Importer le conflit Israélo-Palestinien?

13/08/2019

Toujours intéressé et préoccupé par l'évolution de la civilité française - on parle désormais de "vivre-ensemble", j'écoute les commentaires des analystes politiques, des philosophes, qui se penchent sur les rapports entre la population arabo-musulmane française et la population juive. Les qualificatifs divergent selon les analystes, mais quand-même, une majorité constate une forme de sécession entre différentes parties de la population française. Même l'ancien Président François Hollande, au sein d'échanges qu'il eut avec des journalistes du Monde - ce qui a fait l'objet d'un ouvrage - évoquait la "partition" en cours de la population. Même l'ancien Ministre de l'Intérieur, Gérard Collomb, en quittant son Ministère, évoquait sa peur que les français, qui vivent encore "cote à cote", ne vivent bientôt "face à face". Ces deux personnalités politiques de premier plan sont pourtant de gauche, ils n'ont pas pour habitude d'être alarmistes sur les conditions de co-existence des différentes communautés, au sein de la population française.

Donc, le constat est partagé par presque tout le monde.

Les explications qui sont souvent données par les analystes, pour donner une source à ces tensions entre la communauté arabo-musulmane et la communauté juive - pour peu que l'on puisse, pour les uns et pour les autres, parler de "communauté" - est l'idée que leur opposition serait nourrie par le conflit israélo-palestinien. Il est vrai qu'à écouter certains protagonistes, certains "jeunes de banlieue", c'est bien ce qui semble apparaître. D'un côté, ils vont parler des conditions de vie des Palestiniens à Gaza - pour ce qu'ils en connaissent - , et de l'autre côté, ils vont évoquer les attentats subis par la population israélienne, de manière presque quotidienne. La réalité des difficultés du vivre-ensemble dans les "quartiers" - terme désormais consacré pour parler des banlieues difficiles françaises - serait donc liée à l'importation en France, du conflit israélo-palestinien.
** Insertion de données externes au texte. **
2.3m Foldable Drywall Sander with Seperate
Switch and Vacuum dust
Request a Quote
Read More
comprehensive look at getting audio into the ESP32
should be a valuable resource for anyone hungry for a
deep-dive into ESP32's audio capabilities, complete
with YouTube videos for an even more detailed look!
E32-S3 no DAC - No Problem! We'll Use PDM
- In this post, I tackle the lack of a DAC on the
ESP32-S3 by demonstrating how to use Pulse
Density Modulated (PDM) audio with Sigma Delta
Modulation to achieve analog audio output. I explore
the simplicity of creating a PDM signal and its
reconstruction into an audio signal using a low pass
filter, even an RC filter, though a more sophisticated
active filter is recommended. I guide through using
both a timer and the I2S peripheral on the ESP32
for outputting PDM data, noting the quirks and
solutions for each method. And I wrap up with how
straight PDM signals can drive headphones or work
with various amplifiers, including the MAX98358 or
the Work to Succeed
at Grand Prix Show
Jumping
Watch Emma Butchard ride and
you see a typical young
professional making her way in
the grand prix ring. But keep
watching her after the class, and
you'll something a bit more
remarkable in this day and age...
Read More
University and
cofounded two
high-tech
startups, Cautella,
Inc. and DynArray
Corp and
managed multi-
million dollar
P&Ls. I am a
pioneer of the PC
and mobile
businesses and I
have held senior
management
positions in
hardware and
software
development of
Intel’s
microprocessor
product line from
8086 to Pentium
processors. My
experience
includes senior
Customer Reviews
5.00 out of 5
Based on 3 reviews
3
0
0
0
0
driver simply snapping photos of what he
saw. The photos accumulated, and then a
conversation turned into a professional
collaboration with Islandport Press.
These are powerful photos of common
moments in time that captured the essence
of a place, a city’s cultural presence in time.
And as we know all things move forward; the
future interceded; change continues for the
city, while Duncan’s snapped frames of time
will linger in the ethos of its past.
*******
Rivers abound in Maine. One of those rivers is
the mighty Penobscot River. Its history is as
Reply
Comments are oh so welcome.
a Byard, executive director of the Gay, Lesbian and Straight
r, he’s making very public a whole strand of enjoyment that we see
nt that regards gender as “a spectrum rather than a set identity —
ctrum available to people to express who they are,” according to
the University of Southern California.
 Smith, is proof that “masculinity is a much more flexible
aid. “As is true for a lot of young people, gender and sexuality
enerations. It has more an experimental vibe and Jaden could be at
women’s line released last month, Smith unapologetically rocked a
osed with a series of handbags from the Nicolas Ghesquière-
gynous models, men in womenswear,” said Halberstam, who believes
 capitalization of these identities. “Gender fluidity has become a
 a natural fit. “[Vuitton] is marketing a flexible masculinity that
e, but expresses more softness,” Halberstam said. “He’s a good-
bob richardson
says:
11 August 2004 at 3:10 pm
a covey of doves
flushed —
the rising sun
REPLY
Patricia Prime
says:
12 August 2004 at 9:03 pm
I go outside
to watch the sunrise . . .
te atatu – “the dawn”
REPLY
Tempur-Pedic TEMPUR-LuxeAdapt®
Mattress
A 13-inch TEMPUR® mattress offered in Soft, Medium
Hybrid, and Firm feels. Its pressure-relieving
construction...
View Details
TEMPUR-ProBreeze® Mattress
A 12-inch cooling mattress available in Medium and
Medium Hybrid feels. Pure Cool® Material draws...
Depuis 11 ans que je vis en Israël, je regarde, je parle, et j'apprends à connaître les gens qui y vivent. Il s'agit d'israéliens juifs y habitant depuis longue date, il s'agit de nouveaux immigrants venant de France, des USA, de Belgique, d'Argentine et d'ailleurs; il s'agit aussi des arabes installés en Israël depuis longtemps, qui ont pu y rester après 1948, et dont le nombre dépasse maintenant le chiffre de 1,5 millions de citoyens. Je parle bien du territoire israélien, reconnu par l'ONU, composé de villes et de villages, habités par des juifs, des musulmans, des chrétiens, et de toutes les nuances de la diversité.

Alors, toujours en quête de compréhension de la réalité, aujourd'hui, 13 Août 2019, je suis allé au centre commercial de ma ville de Zichron Yaakov. Au premier étage de celui-ci, se sont installés des restaurants, et autres boutiques, et notamment une belle salle de cinéma. Devant le cinéma, bon nombre de citoyens et citoyennes musulman(e)s. Au Mc Donald's, même situation. Les populations de toutes religions se croisent, sans un mauvais regard, sans une quelconque tension, sans une voix qui s'élève pour annoncer le début d'une bagarre, sans cri d'enfants - si ce n'est ceux qui jouent au centre de jeux situé juste à côté.

Donc, que faut-il comprendre quand les médias français évoquent la prétendue importation du conflit israélo-palestinien dans le quotidien des "quartiers" français ? Font-ils référence aux quelques kilomètres de frontière où se passent les conflits ? Connaissent-ils la réalité de ce qui est vécu à l'intérieur des frontières israéliennes ? Les journalistes français ne pourraient-ils pas prendre un billet d'avion pour venir à l'improviste dans une ville israélienne, pour en connaître la réalité ?

Question plus profonde, à laquelle je ne trouve pas de réponse : Pourquoi la sérénité du quotidien en Israël, ne peut pas être importée en France ? Quels sont les paramètres qui diffèrent ? Pourquoi, en France, lors d'un match de foot Algérie - autre pays, il y a des heurts, des statues de De Gaulle mises à terre, et pourquoi en Israël, à occasion équivalente, il n'y a pas ces mêmes événements ?

Il ne serait pas si idiot que la France s'inspire du vivre-ensemble israélien.